Task =
Output all of the data below exactly as given.

Listed entries =
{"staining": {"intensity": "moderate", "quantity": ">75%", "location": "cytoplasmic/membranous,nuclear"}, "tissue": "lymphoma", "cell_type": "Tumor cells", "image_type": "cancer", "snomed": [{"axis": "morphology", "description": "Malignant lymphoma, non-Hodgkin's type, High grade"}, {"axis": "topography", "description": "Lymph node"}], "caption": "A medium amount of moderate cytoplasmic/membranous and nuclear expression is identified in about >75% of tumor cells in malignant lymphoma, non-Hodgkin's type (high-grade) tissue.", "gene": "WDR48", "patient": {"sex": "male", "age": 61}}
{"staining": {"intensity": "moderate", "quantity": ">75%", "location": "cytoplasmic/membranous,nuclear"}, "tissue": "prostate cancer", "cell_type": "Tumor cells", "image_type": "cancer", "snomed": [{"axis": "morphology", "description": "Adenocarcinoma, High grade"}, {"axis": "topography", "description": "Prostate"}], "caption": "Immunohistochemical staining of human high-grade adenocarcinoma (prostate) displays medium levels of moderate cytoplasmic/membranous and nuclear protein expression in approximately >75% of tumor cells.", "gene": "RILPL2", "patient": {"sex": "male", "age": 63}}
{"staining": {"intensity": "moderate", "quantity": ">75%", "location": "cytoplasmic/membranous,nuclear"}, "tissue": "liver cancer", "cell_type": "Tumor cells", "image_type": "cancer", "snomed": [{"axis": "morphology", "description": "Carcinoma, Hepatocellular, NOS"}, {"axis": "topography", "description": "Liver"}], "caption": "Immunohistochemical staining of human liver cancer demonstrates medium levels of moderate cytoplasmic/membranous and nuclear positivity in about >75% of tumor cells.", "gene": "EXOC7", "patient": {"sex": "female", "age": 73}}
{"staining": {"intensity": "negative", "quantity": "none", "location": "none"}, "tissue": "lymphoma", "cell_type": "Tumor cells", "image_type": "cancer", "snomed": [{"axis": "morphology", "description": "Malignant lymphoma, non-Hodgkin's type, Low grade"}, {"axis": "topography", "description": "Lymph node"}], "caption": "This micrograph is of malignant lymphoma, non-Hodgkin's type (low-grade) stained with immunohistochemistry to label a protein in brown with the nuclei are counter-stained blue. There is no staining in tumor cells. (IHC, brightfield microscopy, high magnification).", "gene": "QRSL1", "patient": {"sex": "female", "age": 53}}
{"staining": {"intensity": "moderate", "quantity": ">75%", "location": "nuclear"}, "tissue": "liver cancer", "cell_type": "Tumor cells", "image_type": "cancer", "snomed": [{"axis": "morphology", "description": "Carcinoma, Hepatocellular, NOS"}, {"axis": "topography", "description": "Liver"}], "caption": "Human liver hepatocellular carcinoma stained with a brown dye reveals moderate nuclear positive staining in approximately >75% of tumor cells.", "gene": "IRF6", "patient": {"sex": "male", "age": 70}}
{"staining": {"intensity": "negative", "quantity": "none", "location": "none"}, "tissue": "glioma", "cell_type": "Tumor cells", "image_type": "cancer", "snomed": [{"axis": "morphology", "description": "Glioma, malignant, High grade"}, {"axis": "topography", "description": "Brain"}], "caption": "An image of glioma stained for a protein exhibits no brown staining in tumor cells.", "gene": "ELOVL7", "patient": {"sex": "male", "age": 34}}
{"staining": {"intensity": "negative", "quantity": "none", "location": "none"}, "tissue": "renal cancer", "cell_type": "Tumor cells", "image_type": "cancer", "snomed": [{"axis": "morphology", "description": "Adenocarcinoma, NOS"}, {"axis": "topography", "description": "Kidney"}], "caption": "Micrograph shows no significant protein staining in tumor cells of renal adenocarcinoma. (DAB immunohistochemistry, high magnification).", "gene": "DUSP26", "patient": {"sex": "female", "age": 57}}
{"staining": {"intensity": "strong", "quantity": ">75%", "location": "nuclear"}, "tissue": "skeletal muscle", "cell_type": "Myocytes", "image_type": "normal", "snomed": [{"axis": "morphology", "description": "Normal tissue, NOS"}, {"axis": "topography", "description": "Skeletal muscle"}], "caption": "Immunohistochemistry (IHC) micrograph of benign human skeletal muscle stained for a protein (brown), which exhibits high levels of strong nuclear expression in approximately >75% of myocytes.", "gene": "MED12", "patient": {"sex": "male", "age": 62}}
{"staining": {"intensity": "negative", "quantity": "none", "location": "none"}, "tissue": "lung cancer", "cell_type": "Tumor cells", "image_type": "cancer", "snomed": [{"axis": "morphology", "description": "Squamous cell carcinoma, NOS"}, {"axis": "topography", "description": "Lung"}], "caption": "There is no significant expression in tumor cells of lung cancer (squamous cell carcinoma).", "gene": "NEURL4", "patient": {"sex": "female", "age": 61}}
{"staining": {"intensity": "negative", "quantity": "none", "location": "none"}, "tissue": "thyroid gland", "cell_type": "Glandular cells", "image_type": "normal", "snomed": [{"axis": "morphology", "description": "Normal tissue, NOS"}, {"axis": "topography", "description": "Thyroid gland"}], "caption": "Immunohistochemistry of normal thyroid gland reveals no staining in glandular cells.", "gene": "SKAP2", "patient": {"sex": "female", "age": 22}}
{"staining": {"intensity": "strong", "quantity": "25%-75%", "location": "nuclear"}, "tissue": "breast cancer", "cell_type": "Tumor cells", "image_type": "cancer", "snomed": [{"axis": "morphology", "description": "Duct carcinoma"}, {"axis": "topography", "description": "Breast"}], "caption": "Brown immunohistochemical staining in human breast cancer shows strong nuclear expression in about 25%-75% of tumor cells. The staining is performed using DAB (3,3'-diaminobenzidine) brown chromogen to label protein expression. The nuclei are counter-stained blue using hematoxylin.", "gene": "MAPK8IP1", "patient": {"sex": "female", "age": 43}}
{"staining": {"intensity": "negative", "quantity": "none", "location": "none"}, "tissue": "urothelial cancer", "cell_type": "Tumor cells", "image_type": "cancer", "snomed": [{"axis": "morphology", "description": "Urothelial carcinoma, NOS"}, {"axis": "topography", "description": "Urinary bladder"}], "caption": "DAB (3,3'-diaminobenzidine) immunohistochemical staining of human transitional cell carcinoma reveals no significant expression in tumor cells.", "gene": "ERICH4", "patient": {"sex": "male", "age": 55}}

Answer section =
{"staining": {"intensity": "moderate", "quantity": ">75%", "location": "cytoplasmic/membranous,nuclear"}, "tissue": "lymphoma", "cell_type": "Tumor cells", "image_type": "cancer", "snomed": [{"axis": "morphology", "description": "Malignant lymphoma, non-Hodgkin's type, High grade"}, {"axis": "topography", "description": "Lymph node"}], "caption": "A medium amount of moderate cytoplasmic/membranous and nuclear expression is identified in about >75% of tumor cells in malignant lymphoma, non-Hodgkin's type (high-grade) tissue.", "gene": "WDR48", "patient": {"sex": "male", "age": 61}}
{"staining": {"intensity": "moderate", "quantity": ">75%", "location": "cytoplasmic/membranous,nuclear"}, "tissue": "prostate cancer", "cell_type": "Tumor cells", "image_type": "cancer", "snomed": [{"axis": "morphology", "description": "Adenocarcinoma, High grade"}, {"axis": "topography", "description": "Prostate"}], "caption": "Immunohistochemical staining of human high-grade adenocarcinoma (prostate) displays medium levels of moderate cytoplasmic/membranous and nuclear protein expression in approximately >75% of tumor cells.", "gene": "RILPL2", "patient": {"sex": "male", "age": 63}}
{"staining": {"intensity": "moderate", "quantity": ">75%", "location": "cytoplasmic/membranous,nuclear"}, "tissue": "liver cancer", "cell_type": "Tumor cells", "image_type": "cancer", "snomed": [{"axis": "morphology", "description": "Carcinoma, Hepatocellular, NOS"}, {"axis": "topography", "description": "Liver"}], "caption": "Immunohistochemical staining of human liver cancer demonstrates medium levels of moderate cytoplasmic/membranous and nuclear positivity in about >75% of tumor cells.", "gene": "EXOC7", "patient": {"sex": "female", "age": 73}}
{"staining": {"intensity": "negative", "quantity": "none", "location": "none"}, "tissue": "lymphoma", "cell_type": "Tumor cells", "image_type": "cancer", "snomed": [{"axis": "morphology", "description": "Malignant lymphoma, non-Hodgkin's type, Low grade"}, {"axis": "topography", "description": "Lymph node"}], "caption": "This micrograph is of malignant lymphoma, non-Hodgkin's type (low-grade) stained with immunohistochemistry to label a protein in brown with the nuclei are counter-stained blue. There is no staining in tumor cells. (IHC, brightfield microscopy, high magnification).", "gene": "QRSL1", "patient": {"sex": "female", "age": 53}}
{"staining": {"intensity": "moderate", "quantity": ">75%", "location": "nuclear"}, "tissue": "liver cancer", "cell_type": "Tumor cells", "image_type": "cancer", "snomed": [{"axis": "morphology", "description": "Carcinoma, Hepatocellular, NOS"}, {"axis": "topography", "description": "Liver"}], "caption": "Human liver hepatocellular carcinoma stained with a brown dye reveals moderate nuclear positive staining in approximately >75% of tumor cells.", "gene": "IRF6", "patient": {"sex": "male", "age": 70}}
{"staining": {"intensity": "negative", "quantity": "none", "location": "none"}, "tissue": "glioma", "cell_type": "Tumor cells", "image_type": "cancer", "snomed": [{"axis": "morphology", "description": "Glioma, malignant, High grade"}, {"axis": "topography", "description": "Brain"}], "caption": "An image of glioma stained for a protein exhibits no brown staining in tumor cells.", "gene": "ELOVL7", "patient": {"sex": "male", "age": 34}}
{"staining": {"intensity": "negative", "quantity": "none", "location": "none"}, "tissue": "renal cancer", "cell_type": "Tumor cells", "image_type": "cancer", "snomed": [{"axis": "morphology", "description": "Adenocarcinoma, NOS"}, {"axis": "topography", "description": "Kidney"}], "caption": "Micrograph shows no significant protein staining in tumor cells of renal adenocarcinoma. (DAB immunohistochemistry, high magnification).", "gene": "DUSP26", "patient": {"sex": "female", "age": 57}}
{"staining": {"intensity": "strong", "quantity": ">75%", "location": "nuclear"}, "tissue": "skeletal muscle", "cell_type": "Myocytes", "image_type": "normal", "snomed": [{"axis": "morphology", "description": "Normal tissue, NOS"}, {"axis": "topography", "description": "Skeletal muscle"}], "caption": "Immunohistochemistry (IHC) micrograph of benign human skeletal muscle stained for a protein (brown), which exhibits high levels of strong nuclear expression in approximately >75% of myocytes.", "gene": "MED12", "patient": {"sex": "male", "age": 62}}
{"staining": {"intensity": "negative", "quantity": "none", "location": "none"}, "tissue": "lung cancer", "cell_type": "Tumor cells", "image_type": "cancer", "snomed": [{"axis": "morphology", "description": "Squamous cell carcinoma, NOS"}, {"axis": "topography", "description": "Lung"}], "caption": "There is no significant expression in tumor cells of lung cancer (squamous cell carcinoma).", "gene": "NEURL4", "patient": {"sex": "female", "age": 61}}
{"staining": {"intensity": "negative", "quantity": "none", "location": "none"}, "tissue": "thyroid gland", "cell_type": "Glandular cells", "image_type": "normal", "snomed": [{"axis": "morphology", "description": "Normal tissue, NOS"}, {"axis": "topography", "description": "Thyroid gland"}], "caption": "Immunohistochemistry of normal thyroid gland reveals no staining in glandular cells.", "gene": "SKAP2", "patient": {"sex": "female", "age": 22}}
{"staining": {"intensity": "strong", "quantity": "25%-75%", "location": "nuclear"}, "tissue": "breast cancer", "cell_type": "Tumor cells", "image_type": "cancer", "snomed": [{"axis": "morphology", "description": "Duct carcinoma"}, {"axis": "topography", "description": "Breast"}], "caption": "Brown immunohistochemical staining in human breast cancer shows strong nuclear expression in about 25%-75% of tumor cells. The staining is performed using DAB (3,3'-diaminobenzidine) brown chromogen to label protein expression. The nuclei are counter-stained blue using hematoxylin.", "gene": "MAPK8IP1", "patient": {"sex": "female", "age": 43}}
{"staining": {"intensity": "negative", "quantity": "none", "location": "none"}, "tissue": "urothelial cancer", "cell_type": "Tumor cells", "image_type": "cancer", "snomed": [{"axis": "morphology", "description": "Urothelial carcinoma, NOS"}, {"axis": "topography", "description": "Urinary bladder"}], "caption": "DAB (3,3'-diaminobenzidine) immunohistochemical staining of human transitional cell carcinoma reveals no significant expression in tumor cells.", "gene": "ERICH4", "patient": {"sex": "male", "age": 55}}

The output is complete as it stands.